Start with how you shoot. Close-to-medium range on an AR? An SLx MicroPrism with an ACSS reticle is the value sweet spot and works battery-dead. Want flexibility from close to distance? A GLx LPVO. Want the lightest, fastest setup? A red dot, ideally with the ACSS Cyclops reticle for a bit of holdover. Match the ACSS reticle to your caliber (there are 5.56, 7.62 and other versions), pick your tier by budget — SLx for value, GLx for more features, PLx for premium — and add a quality mount.

From the barber shop to the firing line

It is worth sitting with how unlikely Primary Arms is. A barber, dared on a forum to do better than the counterfeit red dots flooding the market, started selling honest optics out of a back room — and ended up creating a reticle system so good that rival optics companies license it. The whole company is a monument to the value-shooter mindset: spend your money where it actually helps you hit the target. That is why a $200 Primary Arms prism with an ACSS reticle has out-shot a lot of optics costing several times more, and why the brand earned the loyalty it has.

What you need to run a Primary Arms optic

The heart of most Primary Arms optics is the ACSS reticle, and getting the most from it starts with matching the reticle to your caliber and velocity, since the built-in holdovers and ranging are calibrated to specific loads like 5.56 or .308. After that, mounting is straightforward: a prism scope or LPVO wants a one-piece mount at the right height for an AR, and a micro red dot wants a riser to co-witness with your irons.

The common pairings are a flip-to-side magnifier behind a micro red dot, a throw lever on an LPVO’s magnification ring, and flip-up lens caps. Primary Arms makes much of this mounting hardware itself, in the same value-focused SLx, GLx and PLx tiers as its optics, so you can match the mount quality to the scope.

Pick the right reticle for your load and mount it at the correct height, and a Primary Arms optic punches well above its price.
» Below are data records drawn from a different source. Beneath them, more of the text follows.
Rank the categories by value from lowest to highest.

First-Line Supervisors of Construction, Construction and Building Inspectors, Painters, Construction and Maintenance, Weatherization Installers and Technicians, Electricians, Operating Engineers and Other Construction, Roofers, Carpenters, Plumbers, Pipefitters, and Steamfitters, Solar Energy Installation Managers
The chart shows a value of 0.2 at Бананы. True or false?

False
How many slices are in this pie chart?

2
The mounts, risers, magnifiers and accessories to set one up are in the carousels below.

Shop Primary Arms Parts & Prices

Live products and current prices for Primary Arms, organized by department and updated automatically.

Where Primary Arms Fits in Our Buying Guides

Primary Arms FAQ

Where is Primary Arms based?
Houston, Texas. Marshall Lerner founded the company there in 2007, reportedly running it at first out of a back storeroom of his barber shop. It is both a major retailer and a house-brand optics maker.

What is the ACSS reticle?
Primary Arms’ patented Advanced Combined Sighting System — a reticle that combines bullet-drop compensation, auto-ranging, wind holds, moving-target leads and a precise center chevron into one intuitive sight picture for fast firing solutions. It is the brand’s signature feature.
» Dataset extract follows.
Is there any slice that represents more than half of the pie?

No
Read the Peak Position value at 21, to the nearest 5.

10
What is the difference between SLx, GLx and PLx?
SLx is the value line, GLx is the mid-tier with more premium features at an approachable price, and PLx is the premium line focused on first-class glass and craftsmanship, including Primary Arms’ first US-made optics.
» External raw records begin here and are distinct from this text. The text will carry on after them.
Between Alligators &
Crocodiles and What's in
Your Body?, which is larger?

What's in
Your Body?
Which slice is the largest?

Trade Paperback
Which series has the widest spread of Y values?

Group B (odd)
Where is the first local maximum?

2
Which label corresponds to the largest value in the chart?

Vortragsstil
Are Primary Arms prism scopes good?
Yes — the SLx and GLx prisms, especially the 3x and 5x, are some of the best-value optics on the market, with an etched ACSS reticle that works even with a dead battery.

Primary Arms vs Holosun — which is better?
Both are value leaders. Primary Arms generally wins on prism scopes and reticle sophistication (ACSS); Holosun leads on tiny solar-powered red dots. Pick by the type of optic you want.

Is Primary Arms glass as good as Trijicon or Vortex Razor?
Not quite — premium names still hold an edge in outright clarity, low-light performance and proven durability. But Primary Arms costs far less and the ACSS reticle is a real advantage you cannot get at this price elsewhere.

Does Primary Arms sell other brands too?
Yes. Beyond its own Primary Arms Optics line, the company is also a large online retailer that sells guns, ammo and gear from other brands. This page covers Primary Arms’ own-brand optics and parts.

What tier is Primary Arms?
Value-to-mid, with a premium reach via PLx. The value-per-dollar and the ACSS reticle are the reasons to buy.